PROBLEM DETAILS: No pictures, nothing altered: return the data below.

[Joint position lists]
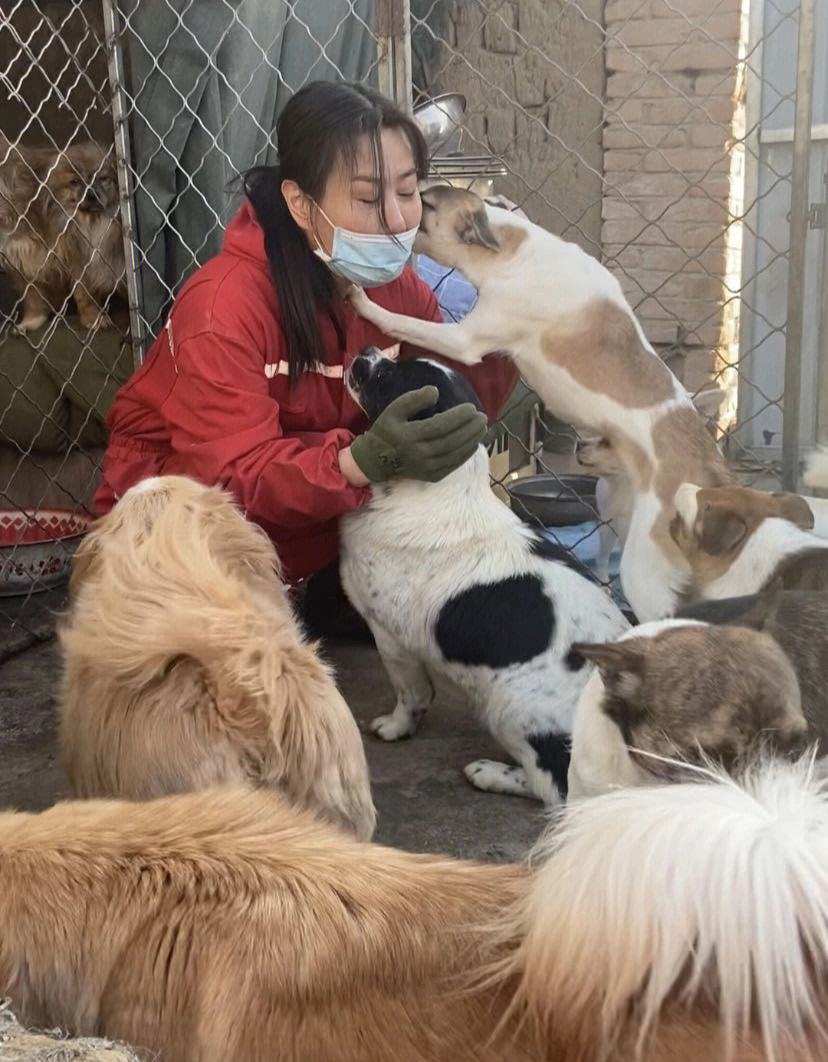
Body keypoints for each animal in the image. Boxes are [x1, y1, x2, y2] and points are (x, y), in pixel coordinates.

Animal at [350, 185, 730, 620]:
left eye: (423, 205)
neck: (513, 249)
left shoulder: (463, 340)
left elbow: (399, 320)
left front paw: (363, 302)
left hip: (644, 570)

SOLUTION FOR THIS EXERCISE:
Body keypoints for each animal in the image. Boxes are [x1, y1, x2, y2] and points are (x, y), in pixel coordinates.

Animal at [350, 185, 730, 620]:
left eye: (423, 205)
neck: (513, 249)
left shoulder: (463, 340)
left elbow: (399, 320)
left front paw: (363, 302)
left hip: (644, 570)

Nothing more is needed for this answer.